Microsoft to invest $3.2bn in Sweden

STOCKHOLM: Microsoft will invest 33.7 billion Swedish crowns ($3.2 billion) to expand its cloud and artificial intelligence infrastructure in Sweden over a two-year period, it said on Monday.

Microsoft to invest $3.2bn in Sweden | kuwaittimes

Brad Smith, Microsoft Vice Chair and President, announces investment of 33.7 billion Swedish crowns ($3.2 billion) over two years in Cloud and AI infrastructure in Sweden, at a press conference at Microsoft HQ in Stockholm, Sweden June 3, 2024. – Reuters.

The rising popularity of generative AI has fueled demand for cloud services, prompting companies including Microsoft and Amazon Web Services to invest billions of dollars to build data centers in Europe. “Microsoft’s largest investment in our history in Sweden” would enable the Scandinavian country “to build world-leading AI data centre infrastructure,” the company’s president and vice chair Brad Smith said at a press conference with Swedish Prime Minister Ulf Kristersson.

“A big part of the reason we’re able to do this is because of Sweden’s forward-looking energy policy, the plentiful access to green energy, whether it’s carbon-free energy or renewable energy,” Smith said.

The US group has in recent months announced similar AI investments in other countries, including in France where it vowed to invest four billion euros ($4.3 billion), Japan where it announced a $2.9 billion AI push, and in Indonesia and Malaysia.

In Sweden, Microsoft will provide more than 20,000 graphic processing units (GPUs), needed for training AI models, and will boost capacity at its data centres in Sandviken, Gavle and Staffanstorp.

Microsoft invested in data centers in the UK in November and Germany and Spain in February. “You will see some other announcements, probably more in the fall,” Microsoft President Brad Smith said in an interview. Microsoft plans to deploy 20,000 of the most advanced graphics processing units, which speed up computer calculations, at its Swedish data centre sites in Sandviken, Gavle and Staffanstorp. The company will use Nvidia’s faster processors and may turn to semiconductors from AMD and ultimately some of its own chips, Smith said.

The race to develop generative AI programs has led to a surge in demand for advanced chips able to support these complex applications. Microsoft said it was committed to boosting AI adoption across the Nordic region which in addition to Sweden includes Denmark, Finland, Iceland and Norway.

The company plans to train 250,000 Swedes with AI skills within organizations, schools, universities, public sector and society at large over three years. It is also investing in renewable energy and has procured nearly 1,000 MW of renewable energy in Sweden.

Goldman Sachs sees the AI boom as a near-$1 trillion opportunity for the sector as tech companies invest in data centers to train their power-hungry large language models. “AI is a tech transformation that should be seen as a multiplier or catalyst ... It is part of the strategy going forward when, after successfully fighting inflation, we enter a new phase, an investment phase,” said Ulf Kristersson, Prime Minister of Sweden. “AI is a catalyst for many things,” Kristersson said. “It will also help accelerate development in other areas. This huge investment in Sweden has the potential to pave the way for other investments.”

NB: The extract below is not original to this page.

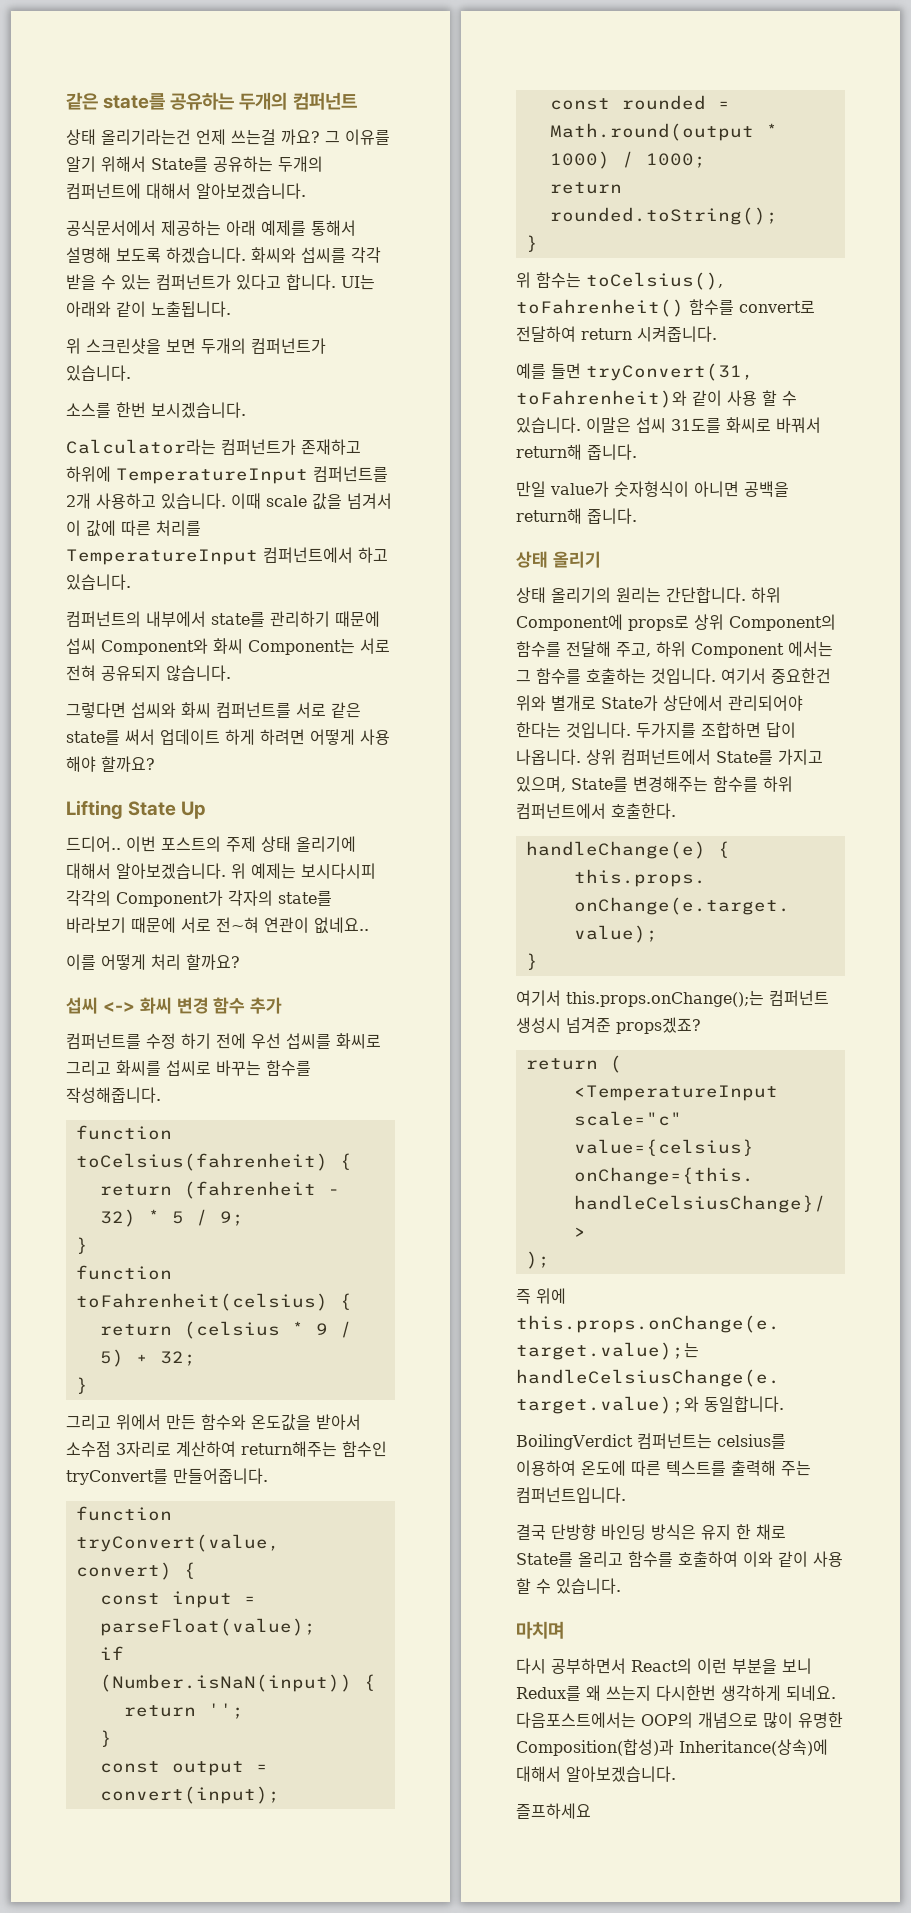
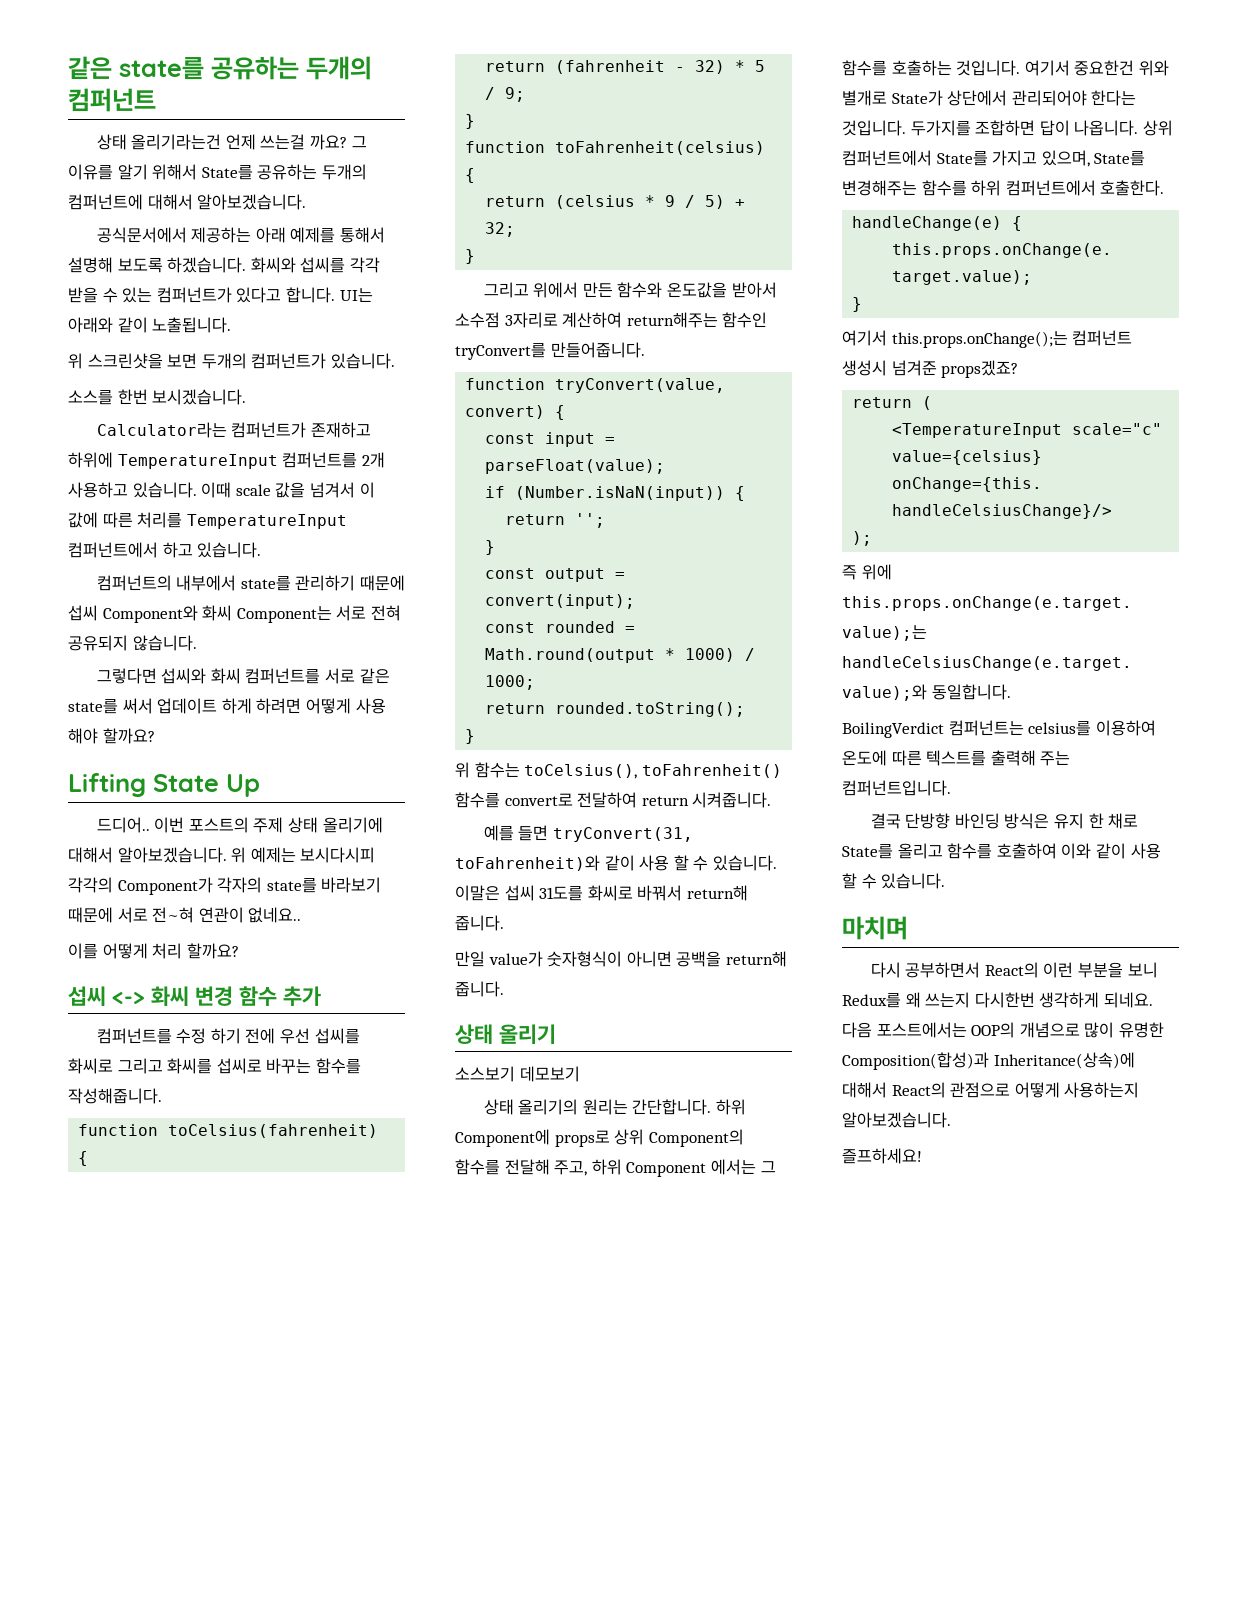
(601, 559) none -> [455,1066,580,1082] // 소스보기 데모보기
[516,1712,636,1728] 다음포스트에서는 -> [842,1022,967,1038] 다음 포스트에서는
[566,1766,676,1782] [516,1803,591,1819] 알아보겠습니다. // 즐프하세요 -> [891,1082,1140,1098] [842,1112,951,1128] [842,1148,922,1164] React의 관점으로 어떻게 사용하는지 알아보겠습니다. // 즐프하세요!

Data centres, which crunch and stock vast amounts of data, require large amounts of electricity and water, accounting for about two percent of global electricity consumption, according to a study by the HEC Montreal business school. In 2020, Microsoft said it aimed to become “carbon negative” by 2030, but in 2023 its emissions rose by 30 percent, its data showed.

‘Rise in Russian deepfakes’

Asked about the risks and abuses associated with artificial intelligence, Smith said Microsoft was monitoring AI-generated deepfakes “very closely”. “Our biggest concern, to be honest, is about the Russian government,” he said. “We’ve seen an increase in Russian activity using deepfakes.” “This is the kind of danger for the future that we need to address and protect against, and that’s going to require more work.”

He said it would require governments to introduce new legislation, as well as new capabilities in the tech sector. “Fundamentally, it requires the use of AI to defend against abuses that others are advancing with AI,” Smith said. AI technology, which is expected to transform nearly every aspect of human life in the coming years, took a huge leap forward with the 2022 launch of the generative tool ChatGPT, which can create texts, images and audio files upon demand. – Agencies.